It’s feast or famine!
  |  First Published: July 2008

Throughout June, southern bluefin tuna and albacore are still being exposed but it is proving to be either a feast or a famine.

A week before the Queens Birthday weekend, over 120 tuna were brought in, along with albacore up to 25kg. Over the long weekend itself it was as if somebody had turned the tap off! Only nine tuna and about 15 albacore were brought in.

The bluefin tuna run should run continue until at least mid-July, with good reports still coming in from west of Port MacDonnell and Beachport. Fishing throughout July depends largely on the weather conditions, as poor weather will restrict a lot of anglers travelling to Portland – not to mention the ever-increasing fuel prices. There have been reports of fish from 70-130m, but most of the tuna, albacore and dolphinfish have come from the 200-1000m mark and are travelling east along the Continental Shelf.

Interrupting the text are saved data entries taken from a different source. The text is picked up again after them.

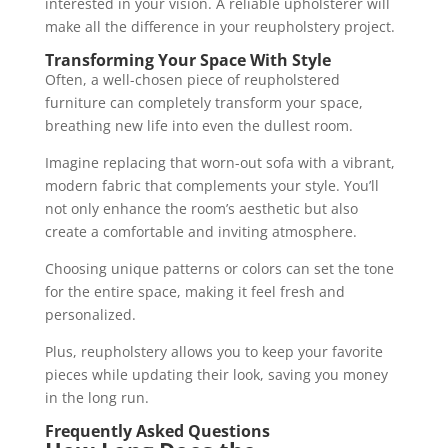
interested in your vision. A reliable upholsterer will
make all the difference in your reupholstery project.
Transforming Your Space With Style
Often, a well-chosen piece of reupholstered
furniture can completely transform your space,
breathing new life into even the dullest room.
Imagine replacing that worn-out sofa with a vibrant,
modern fabric that complements your style. You’ll
not only enhance the room’s aesthetic but also
create a comfortable and inviting atmosphere.
Choosing unique patterns or colors can set the tone
for the entire space, making it feel fresh and
personalized.
Plus, reupholstery allows you to keep your favorite
pieces while updating their look, saving you money
in the long run.
Frequently Asked Questions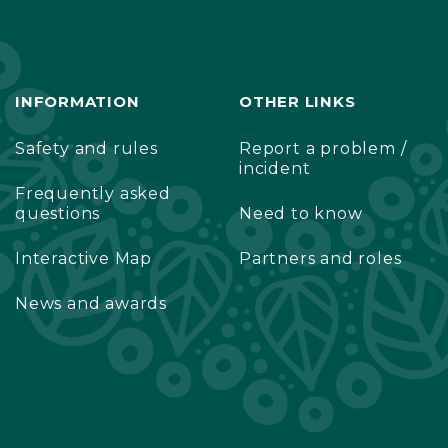
INFORMATION
OTHER LINKS
Safety and rules
Report a problem /
incident
Frequently asked
questions
Need to know
Interactive Map
Partners and roles
News and awards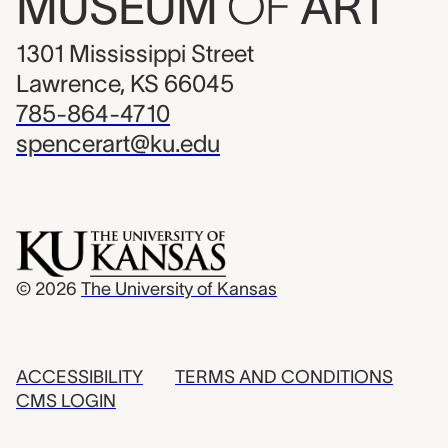
MUSEUM
OF
ART
1301 Mississippi Street
Lawrence, KS 66045
785-864-4710
spencerart@ku.edu
© 2026
The University of Kansas
ACCESSIBILITY
TERMS AND CONDITIONS
CMS LOGIN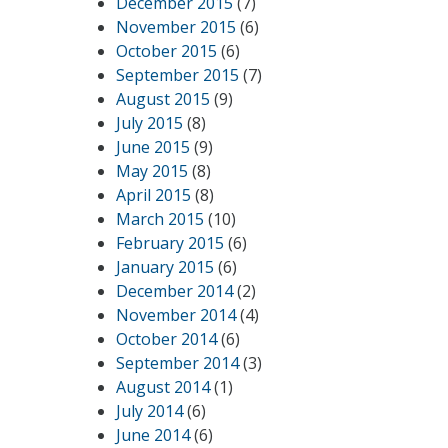
December 2015
(7)
November 2015
(6)
October 2015
(6)
September 2015
(7)
August 2015
(9)
July 2015
(8)
June 2015
(9)
May 2015
(8)
April 2015
(8)
March 2015
(10)
February 2015
(6)
January 2015
(6)
December 2014
(2)
November 2014
(4)
October 2014
(6)
September 2014
(3)
August 2014
(1)
July 2014
(6)
June 2014
(6)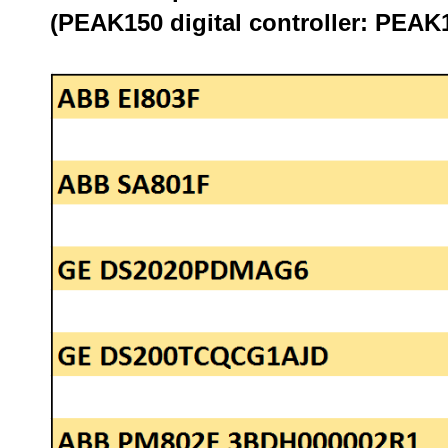
(PEAK150 digital controller: PE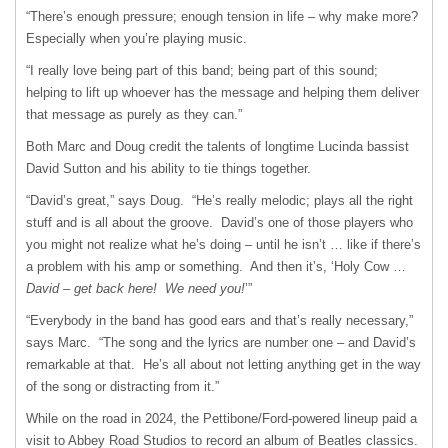
“There’s enough pressure; enough tension in life – why make more?
Especially when you’re playing music.
“I really love being part of this band; being part of this sound;
helping to lift up whoever has the message and helping them deliver
that message as purely as they can.”
Both Marc and Doug credit the talents of longtime Lucinda bassist
David Sutton and his ability to tie things together.
“David’s great,” says Doug. “He’s really melodic; plays all the right
stuff and is all about the groove. David’s one of those players who
you might not realize what he’s doing – until he isn’t … like if there’s
a problem with his amp or something. And then it’s, ‘Holy Cow …
David – get back here!
We need you!
’”
“Everybody in the band has good ears and that’s really necessary,”
says Marc. “The song and the lyrics are number one – and David’s
remarkable at that. He’s all about not letting anything get in the way
of the song or distracting from it.”
While on the road in 2024, the Pettibone/Ford-powered lineup paid a
visit to Abbey Road Studios to record an album of Beatles classics.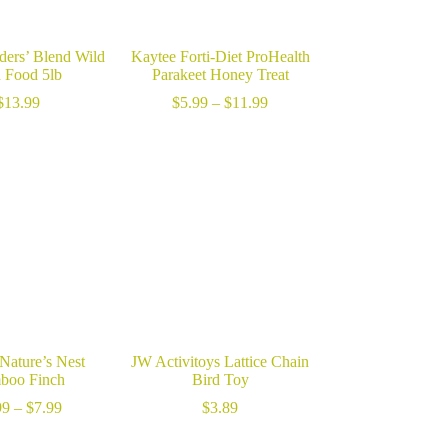
ders’ Blend Wild
Kaytee Forti-Diet ProHealth
d Food 5lb
Parakeet Honey Treat
Price
$
13.99
$
5.99
–
$
11.99
range:
$5.99
through
$11.99
Nature’s Nest
JW Activitoys Lattice Chain
boo Finch
Bird Toy
Price
99
–
$
7.99
$
3.89
range:
$5.99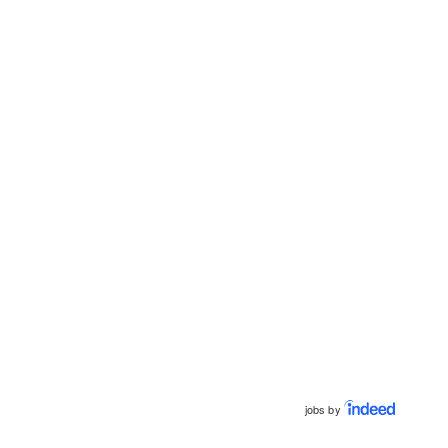
jobs by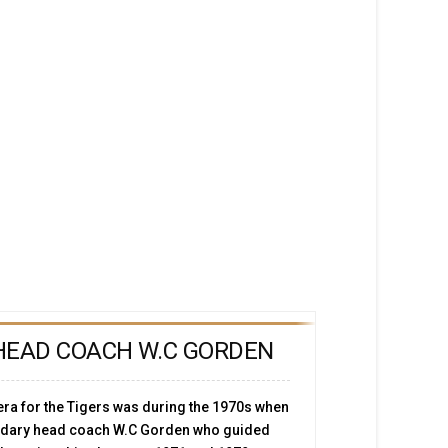
HEAD COACH W.C GORDEN
ra for the Tigers was during the 1970s when
endary head coach W.C Gorden who guided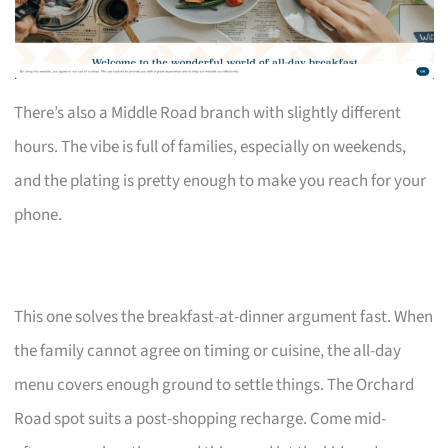
There’s also a Middle Road branch with slightly different
hours. The vibe is full of families, especially on weekends,
and the plating is pretty enough to make you reach for your
phone.
This one solves the breakfast-at-dinner argument fast. When
the family cannot agree on timing or cuisine, the all-day
menu covers enough ground to settle things. The Orchard
Road spot suits a post-shopping recharge. Come mid-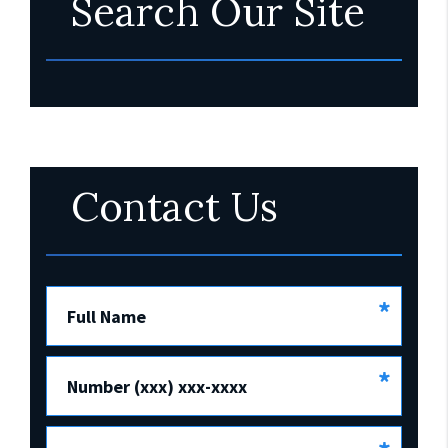
Search Our Site
Contact Us
*
Full Name
*
Number (xxx) xxx-xxxx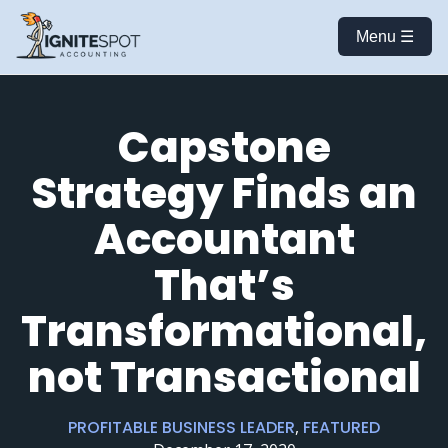
Menu ☰
Capstone
Strategy Finds an
Accountant
That’s
Transformational,
not Transactional
PROFITABLE BUSINESS LEADER
,
FEATURED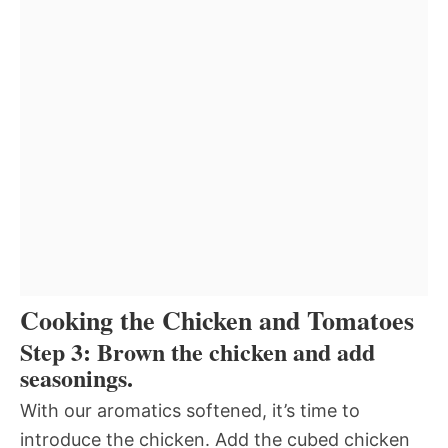
Cooking the Chicken and Tomatoes
Step 3: Brown the chicken and add
seasonings.
With our aromatics softened, it’s time to
introduce the chicken. Add the cubed chicken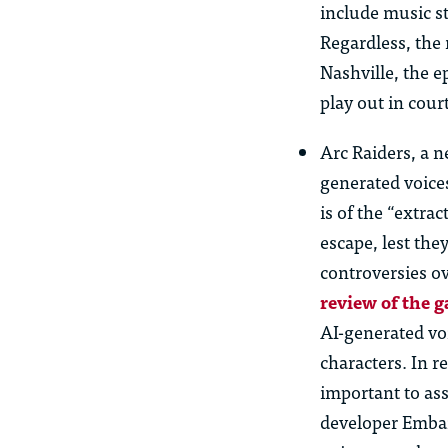
include music s
Regardless, the 
Nashville, the e
play out in court
Arc Raiders, a n
generated voice
is of the “extra
escape, lest the
controversies ov
review of the 
AI-generated voi
characters. In r
important to as
developer Embar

There has been no lack of baitfish and krill, with one working squid boat saying the water is alive with little squid at night. Most fishers coming back from the Shelf are in awe of the number of tuna seen jumping out of the water chasing these bait fish. Anglers have been trying every lure in their tackle box in an attempt to get these fish to load the reel, but most tuna and albacore are being caught on skirts, Killer Vibes and X-Rap bibbed lures. It is just a matter of changing lure patterns and colours to get the best results.

Charter operators in the area have been suffering the same inconsistency as the rest of us. Amongst the most successful have been Wayne of Sharkmen Charters and the new kid on the block, Phil Daffy of Game On Charters. Hopefully July will see a lot more tuna and albacore coming into the cleaning tables for those putting in the time and effort.

While out tuna fishing some anglers have been taking a break and having a go at bottom bouncing. They have been coming in with good catches of blue eye trevalla and hapuka.

Other fish species are mostly coming in from 50-100m of water either off Cape Bridgwater or Cape Nelson Lighthouse. Species caught have included snapper, gummy shark, morwong, queen morwong, coral perch, flathead and, in close, whiting and snook.

Over at the North Shore, gummy sharks and school sharks have been coming in from between the Surrey and Fitzroy rivers for those boaties after something different.

Land-based anglers fishing off North Shore have caught trevally, whiting and the odd snapper.

Fishing at the Lee Breakwater has been quiet, which is normal for this time of year. Only the odd snapper and whiting have been caught.

In and around the Harbour there have been catches of trevally, mullet and whiting, while black bream are coming from the canal.

If you’re thinking of heading down this way give the boys at Portland Bait & Tackle a call to get the latest on fishing techniques, locations and species. We are open 7 days a week from 7am to 7pm. Our number is 03 5523 5213.



During breaks in the tuna action, some anglers have been having a go at bottom fishing and coming up with great fish like this 8kg blue-eye trevalla.


This crew from Melbourne were happy with their catch of tuna. The tuna are still there, but on some days the fishing can be hit and miss.